** Instruction **
Beginning with the line containing "Заречная: 1 -> 2" and ending with the last line, repeat the records exactly.
### Source data ###
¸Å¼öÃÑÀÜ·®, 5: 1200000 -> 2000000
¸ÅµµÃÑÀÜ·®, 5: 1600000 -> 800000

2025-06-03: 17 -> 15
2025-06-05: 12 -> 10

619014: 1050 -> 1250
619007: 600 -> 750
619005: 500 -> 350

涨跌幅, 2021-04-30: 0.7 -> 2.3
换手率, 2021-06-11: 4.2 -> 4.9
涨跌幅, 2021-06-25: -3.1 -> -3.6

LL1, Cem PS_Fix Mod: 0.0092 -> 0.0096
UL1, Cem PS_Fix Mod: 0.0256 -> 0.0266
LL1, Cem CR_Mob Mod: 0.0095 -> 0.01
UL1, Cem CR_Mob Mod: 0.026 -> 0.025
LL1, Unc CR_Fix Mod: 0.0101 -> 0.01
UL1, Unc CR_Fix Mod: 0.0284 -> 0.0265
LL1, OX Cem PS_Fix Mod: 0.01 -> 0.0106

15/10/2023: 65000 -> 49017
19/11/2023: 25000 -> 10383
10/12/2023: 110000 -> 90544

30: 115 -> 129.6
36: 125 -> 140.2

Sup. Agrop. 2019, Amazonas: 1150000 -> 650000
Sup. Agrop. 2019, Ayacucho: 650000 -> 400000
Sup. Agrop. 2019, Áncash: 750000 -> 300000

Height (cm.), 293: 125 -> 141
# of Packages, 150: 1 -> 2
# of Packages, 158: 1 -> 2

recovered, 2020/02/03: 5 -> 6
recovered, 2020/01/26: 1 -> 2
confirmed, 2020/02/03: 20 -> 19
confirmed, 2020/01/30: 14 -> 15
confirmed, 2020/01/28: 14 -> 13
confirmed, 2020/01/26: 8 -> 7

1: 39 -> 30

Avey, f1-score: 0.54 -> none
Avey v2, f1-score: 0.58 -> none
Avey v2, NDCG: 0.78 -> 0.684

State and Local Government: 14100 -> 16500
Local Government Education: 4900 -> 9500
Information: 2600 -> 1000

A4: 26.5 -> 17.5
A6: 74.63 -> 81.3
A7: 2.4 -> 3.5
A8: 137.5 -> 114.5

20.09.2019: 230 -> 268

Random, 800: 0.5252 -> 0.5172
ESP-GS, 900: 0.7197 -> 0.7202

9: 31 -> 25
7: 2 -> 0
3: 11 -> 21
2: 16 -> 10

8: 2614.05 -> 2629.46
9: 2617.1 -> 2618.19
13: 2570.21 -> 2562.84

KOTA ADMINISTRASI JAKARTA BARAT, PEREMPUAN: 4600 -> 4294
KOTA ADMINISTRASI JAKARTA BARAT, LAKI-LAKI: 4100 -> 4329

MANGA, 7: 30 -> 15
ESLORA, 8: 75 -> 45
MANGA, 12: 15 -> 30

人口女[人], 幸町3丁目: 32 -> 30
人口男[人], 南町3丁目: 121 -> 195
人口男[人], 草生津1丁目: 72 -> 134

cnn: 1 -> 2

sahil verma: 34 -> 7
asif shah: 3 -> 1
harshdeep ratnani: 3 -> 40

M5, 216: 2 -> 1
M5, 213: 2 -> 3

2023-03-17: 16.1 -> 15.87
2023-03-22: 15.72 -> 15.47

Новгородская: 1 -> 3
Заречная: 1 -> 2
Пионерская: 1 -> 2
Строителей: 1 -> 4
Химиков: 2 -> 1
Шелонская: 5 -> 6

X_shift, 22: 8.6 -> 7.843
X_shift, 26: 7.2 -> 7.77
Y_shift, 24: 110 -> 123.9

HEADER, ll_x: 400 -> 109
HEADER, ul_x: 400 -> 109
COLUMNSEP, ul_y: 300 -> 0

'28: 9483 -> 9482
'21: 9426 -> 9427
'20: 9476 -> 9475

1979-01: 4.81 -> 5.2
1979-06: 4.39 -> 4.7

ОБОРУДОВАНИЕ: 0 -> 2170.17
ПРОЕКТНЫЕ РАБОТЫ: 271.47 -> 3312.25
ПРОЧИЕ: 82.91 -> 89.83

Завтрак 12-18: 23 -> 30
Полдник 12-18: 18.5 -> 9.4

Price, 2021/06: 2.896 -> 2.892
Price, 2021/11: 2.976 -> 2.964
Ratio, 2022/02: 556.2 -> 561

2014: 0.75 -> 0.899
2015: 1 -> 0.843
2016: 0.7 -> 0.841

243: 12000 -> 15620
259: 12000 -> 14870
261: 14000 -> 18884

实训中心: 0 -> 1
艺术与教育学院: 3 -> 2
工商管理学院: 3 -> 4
###
** Answer box **
Заречная: 1 -> 2
Пионерская: 1 -> 2
Строителей: 1 -> 4
Химиков: 2 -> 1
Шелонская: 5 -> 6

X_shift, 22: 8.6 -> 7.843
X_shift, 26: 7.2 -> 7.77
Y_shift, 24: 110 -> 123.9

HEADER, ll_x: 400 -> 109
HEADER, ul_x: 400 -> 109
COLUMNSEP, ul_y: 300 -> 0

'28: 9483 -> 9482
'21: 9426 -> 9427
'20: 9476 -> 9475

1979-01: 4.81 -> 5.2
1979-06: 4.39 -> 4.7

ОБОРУДОВАНИЕ: 0 -> 2170.17
ПРОЕКТНЫЕ РАБОТЫ: 271.47 -> 3312.25
ПРОЧИЕ: 82.91 -> 89.83

Завтрак 12-18: 23 -> 30
Полдник 12-18: 18.5 -> 9.4

Price, 2021/06: 2.896 -> 2.892
Price, 2021/11: 2.976 -> 2.964
Ratio, 2022/02: 556.2 -> 561

2014: 0.75 -> 0.899
2015: 1 -> 0.843
2016: 0.7 -> 0.841

243: 12000 -> 15620
259: 12000 -> 14870
261: 14000 -> 18884

实训中心: 0 -> 1
艺术与教育学院: 3 -> 2
工商管理学院: 3 -> 4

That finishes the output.